Excerpts from a segmentation dataset:

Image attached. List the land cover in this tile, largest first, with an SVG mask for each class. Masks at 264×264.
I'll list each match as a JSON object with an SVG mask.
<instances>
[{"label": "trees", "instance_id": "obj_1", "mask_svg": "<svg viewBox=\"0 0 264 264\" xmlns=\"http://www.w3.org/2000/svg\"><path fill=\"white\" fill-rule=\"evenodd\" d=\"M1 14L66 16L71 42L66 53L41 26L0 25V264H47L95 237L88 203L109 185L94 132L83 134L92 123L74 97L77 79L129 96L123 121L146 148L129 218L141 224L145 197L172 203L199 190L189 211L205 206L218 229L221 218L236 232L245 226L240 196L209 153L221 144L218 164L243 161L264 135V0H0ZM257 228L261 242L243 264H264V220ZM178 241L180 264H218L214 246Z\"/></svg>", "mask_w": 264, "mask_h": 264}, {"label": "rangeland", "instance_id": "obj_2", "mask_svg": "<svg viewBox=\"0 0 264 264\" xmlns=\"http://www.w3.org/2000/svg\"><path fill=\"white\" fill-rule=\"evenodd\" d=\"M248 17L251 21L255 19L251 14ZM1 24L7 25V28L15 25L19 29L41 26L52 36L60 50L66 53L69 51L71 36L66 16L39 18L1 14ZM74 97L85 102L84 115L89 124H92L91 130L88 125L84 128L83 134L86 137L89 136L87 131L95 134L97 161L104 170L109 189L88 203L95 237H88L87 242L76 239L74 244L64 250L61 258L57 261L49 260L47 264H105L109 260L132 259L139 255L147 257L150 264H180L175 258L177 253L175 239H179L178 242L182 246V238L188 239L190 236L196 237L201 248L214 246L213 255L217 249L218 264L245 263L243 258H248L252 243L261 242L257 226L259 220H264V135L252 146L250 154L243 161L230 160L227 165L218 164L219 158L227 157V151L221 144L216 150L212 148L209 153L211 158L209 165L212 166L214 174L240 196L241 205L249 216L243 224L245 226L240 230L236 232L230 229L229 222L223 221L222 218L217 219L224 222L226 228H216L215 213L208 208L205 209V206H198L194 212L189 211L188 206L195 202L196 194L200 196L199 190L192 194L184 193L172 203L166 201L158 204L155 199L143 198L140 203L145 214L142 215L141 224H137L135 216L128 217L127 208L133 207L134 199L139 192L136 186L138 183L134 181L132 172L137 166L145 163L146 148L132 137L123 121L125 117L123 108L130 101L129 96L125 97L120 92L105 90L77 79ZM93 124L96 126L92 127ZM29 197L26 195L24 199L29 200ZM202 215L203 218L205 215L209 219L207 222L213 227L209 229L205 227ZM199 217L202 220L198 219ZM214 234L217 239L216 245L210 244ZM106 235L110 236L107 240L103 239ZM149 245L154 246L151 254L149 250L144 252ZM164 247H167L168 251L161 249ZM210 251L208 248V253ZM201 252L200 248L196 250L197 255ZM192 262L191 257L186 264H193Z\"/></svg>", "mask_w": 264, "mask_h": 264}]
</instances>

> EXERCISE
Please print the lines above again, character for character, with no changes.

> COMPLETED EXERCISE
Image attached. List the land cover in this tile, largest first, with an SVG mask for each class. Masks at 264×264.
I'll list each match as a JSON object with an SVG mask.
<instances>
[{"label": "trees", "instance_id": "obj_1", "mask_svg": "<svg viewBox=\"0 0 264 264\" xmlns=\"http://www.w3.org/2000/svg\"><path fill=\"white\" fill-rule=\"evenodd\" d=\"M1 14L66 16L71 42L66 53L41 26L0 25V264H47L95 237L88 203L109 185L94 132L83 134L92 123L74 97L77 79L129 96L123 121L146 148L129 218L141 224L145 197L172 203L199 190L189 211L205 206L218 229L221 218L236 232L245 226L240 196L209 153L221 144L218 164L243 161L264 135V0H0ZM257 228L261 242L243 264H264V220ZM178 241L180 264H218L214 246Z\"/></svg>", "mask_w": 264, "mask_h": 264}, {"label": "rangeland", "instance_id": "obj_2", "mask_svg": "<svg viewBox=\"0 0 264 264\" xmlns=\"http://www.w3.org/2000/svg\"><path fill=\"white\" fill-rule=\"evenodd\" d=\"M248 17L251 21L255 19L251 14ZM1 24L7 25V28L15 25L19 29L41 26L52 36L60 50L66 53L69 51L71 36L66 16L39 18L1 14ZM74 97L85 102L84 115L89 124H92L91 130L88 125L84 128L83 134L86 137L89 136L87 131L95 134L97 161L104 170L109 189L88 203L95 237H88L87 242L76 239L74 244L64 250L61 258L57 261L49 260L47 264H105L109 260L132 259L139 255L147 257L150 264H180L175 258L177 253L175 239H179L178 242L182 246V238L188 239L190 236L196 237L201 248L214 246L213 255L217 249L218 264L245 263L243 258H248L252 243L261 242L257 226L259 220H264V135L252 146L250 154L243 161L230 160L227 165L218 164L219 158L227 157V151L221 144L216 150L212 148L209 153L211 158L209 165L212 166L214 174L240 196L241 205L249 216L243 224L245 226L240 230L236 232L230 229L229 222L223 221L222 218L217 219L224 222L226 228H216L215 213L208 208L205 209V206H198L194 212L189 211L188 206L195 202L196 194L200 196L199 190L192 194L184 193L172 203L166 201L158 204L155 199L143 198L140 203L145 214L142 215L141 224H137L135 216L128 217L127 208L133 207L134 199L139 192L136 186L138 183L134 181L132 172L137 166L145 163L146 148L132 137L123 121L125 117L123 108L130 101L129 96L125 97L120 92L105 90L77 79ZM93 124L96 126L92 127ZM29 197L26 195L24 199L29 200ZM202 215L203 218L205 215L209 219L207 222L213 227L209 229L205 227ZM199 217L202 220L198 219ZM214 234L217 239L216 245L210 244ZM106 235L110 236L107 240L103 239ZM149 245L154 246L151 254L149 250L144 252ZM164 247H167L168 251L161 249ZM210 251L208 248V253ZM201 252L200 248L196 250L197 255ZM192 262L191 257L186 264H193Z\"/></svg>", "mask_w": 264, "mask_h": 264}]
</instances>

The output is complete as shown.